この条件を満たしたスライダーを100球以上投げた投手は2022のMLBで85人だった。

次に彼らが縫い目の影響を受けずにスライダーを投げた場合の平均的な変化量を算出する。算出する方法としてはドライブラインが提供するツールを使用した。(利用にはアカウントを作成する必要あり)

回転による動きのみで縦・横それぞれの変化の基準を満たしている投手がいるかを調査します。

回転による動きだけでスイーパーの基準を満たしている投手は17.6%のみという結果になった。残りの82.4%は縫い目の影響で縦変化でホップを得る、横変化でスライド方向の変化を得る、あるいは両方の恩恵を受けてスイーパーの基準を満たしていることがわかる。

スイーパーはどのような球質か

スイーパーの回転軸(Release Tilt)

スイーパーはどのような回転軸で投げられているのだろうか。MLB2022でスイーパーを100球以上投げた右投手69人について、彼らのスライダーのRelease Tilt(実際の回転軸)がどのような方向を向いているのかを調べた。

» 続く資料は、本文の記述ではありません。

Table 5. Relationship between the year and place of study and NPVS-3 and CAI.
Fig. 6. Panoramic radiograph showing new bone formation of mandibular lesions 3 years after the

スイーパーは「あまり沈まず、横に大きく曲がる変化球」だ。それなら回転軸は本来、横の動きを大きく得られ、かつ沈みの少ない9:00前後に集中すると予測される。だが、実際のRelease Tiltは8:00前後に集中していることがわかる。

スイーパーの縫い目の向き

ここで先程の縫い目の向きとSSWが関連してくる。"スイーパーは縫い目の向きの影響を利用する球種"の項でスイーパーは縫い目の力によって横の動き(スライド方向↑)と縦の動き(ホップ↑)を得ている球種だということがわかっている。そしてRelease Tiltは8:00前後を記録している。つまり、スイーパーはRelease TIltを8:00前後にしたうえで、縫い目の影響を利用することで、(右投手の場合)時計回りの軸のシフトを得てBreak Tilt(変化方向)を9:00前後にして、スライドとライズの動きを得ているボールということだ。

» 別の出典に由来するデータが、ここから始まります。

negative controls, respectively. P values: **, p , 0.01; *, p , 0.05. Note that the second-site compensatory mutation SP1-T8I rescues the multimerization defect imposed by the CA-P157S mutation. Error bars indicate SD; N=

スイーパーは右投手の場合、8:00前後のRelease Tiltから
縫い目の影響でBreak Tiltを9:00前後にすることで理想の変化を得ている

さらに"縫い目の向きがボールの変化に与える影響"の項でも説明したが、右投手がこのような「時計回りの軸」のシフトを得るには2シームの縫い目の向きでボールを投じる必要がある。ボールの縫い目の向きに大きな影響を与えるのはボールの握りだ。スライダーで時計回りの軸を得ることができるグリップとしてドライブラインのChris Langinは以下の握りを候補としている。

Langinは3種類の握りを候補としているがこのうち2つがツーシームグリップだ。(SL2とSL7の違いは人差し指にスパイク(立てる)を追加するかどうかだと思われる)

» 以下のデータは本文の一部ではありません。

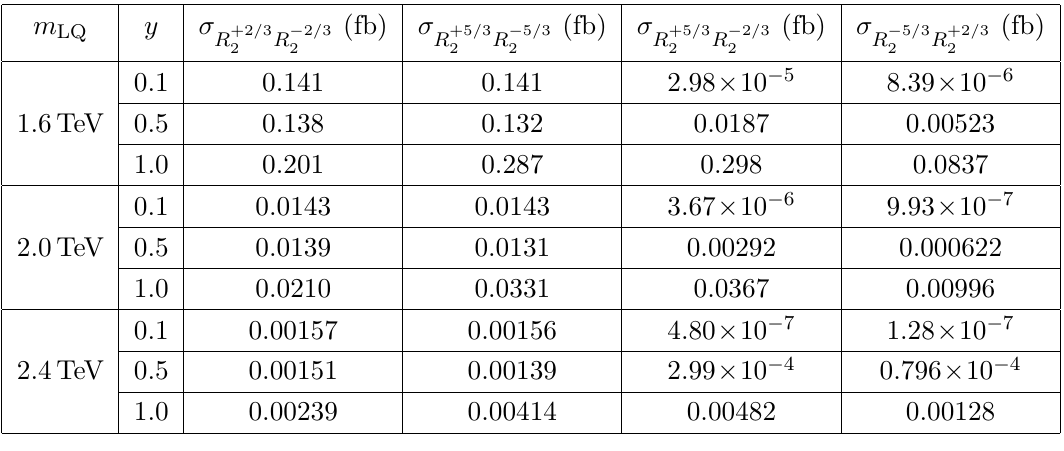
Table 4 . The leading order cross sections for the leptoquark pair production for the R 2 scenario in the proton-proton collisions at 13 TeV center-of-mass energy when the R m LQ couple exclusively to a right-chiral leptons and the first generation quarks, as allowed by the SM gauge group, with the coupling strength y ≡ y LR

ここでトイレネンがスライダーでグリップを変更したことについて話を戻す。トレイネンは2020年→2021年でツーシームグリップに変更したが、それによってそれまで反時計回りにシフトしていたBreak Tiltを時計回りにシフトするように変更できた。この変更がトレイネンが小さないスライダーからスイーパーを投げるようになった1つの要因だ。

 ツーシームグリップ、もしくは"Across Offset"といったグリップはスイーパーを投げるうえで重要な要素だ。

スイーパーの回転効率

また、スイーパーのもう1つの特徴として高い回転効率がある。回転数にもよるが平均でも49%、少なくとも40%超の回転効率は欲しい。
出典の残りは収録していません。